MORE TOUGH and “perhaps even tougher” cost-cutting decisions will be required in the health service as the State grapples with the economic crisis, secretary general of the Department of Health Michael Scanlan has said.
Addressing more than 1,200 delegates from 53 countries at a conference yesterday in Dublin’s RDS, he said there may be a sense in Ireland that having got in early and having taken what were some very difficult decisions, “that we’re over the worst of it”.
However he believes that while “we are in one way . . . we’re not in another way because we still face some very difficult decisions”.
He said when he took up his job in the Department of Health more than five years ago – having moved there from the Department of Finance – the economy was growing and the whole emphasis in the healthcare system was on the extra investment needed for more staff and hospital beds.
There was not sufficient emphasis, in his view, on what core funding was being spent on.
“Now, five short years, on the whole scene has changed . . . we’ve already seen reductions in spending across the board, including in health, and we are going to see more,” he said.
The conference, organised by the Health Information and Quality Authority (Hiqa), revolved around health technology assessments (HTAs) and how they can be used to provide better-value services and improved patient outcomes.
Two high-profile assessments have so far been conducted by Hiqa. They were into the cost-effectiveness of a cervical vaccination programme and the cost effectiveness of a national bowel cancer screening programme.
It came down in favour of both, although the cervical vaccination programme was not introduced immediately in 2008 after Hiqa published its report due to cost considerations.
Mr Scanlan said that just because HTAs found something to be cost-effective did not mean it could afford be afforded.
“In a public system, there is a limit to how much we have to spend and it does seem to me that HTA has to recognise that,” he said.
Delegates raised questions about whether health systems should “disinvest” in some drugs and put the money into newer ones which technology assessments were finding to be more cost-effective.
Dr Seán Tunis, director of the centre for medical technology policy in Baltimore in the US, said that “it’s pretty hard to get rid of something just because its useless or you believe its useless”.

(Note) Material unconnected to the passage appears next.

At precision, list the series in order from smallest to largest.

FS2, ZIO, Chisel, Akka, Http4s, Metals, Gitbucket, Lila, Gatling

Dr Michael Barry of the National Centre for Pharmacoeconomics at St James’s Hospital said he had little doubt Ireland was going to have to look at disinvestment, adding that it would not be easy. “We can’t keep adding to the drugs bill with a finite budget,” he said.
Last year he questioned the value of some nutritional supplements that the State pays for.
While they were not removed from reimbursement schemes, there had been a significant fall-off in their use since their value was highlighted, he said.
Minister for Health Mary Harney, who opened the conference, said every country faced the challenge of ensuring its scarce resources delivered the best outcomes for patients and this was what HTAs were fundamentally about.
Hiqa is now drawing up a list of items on which it will carry out assessments in the coming months.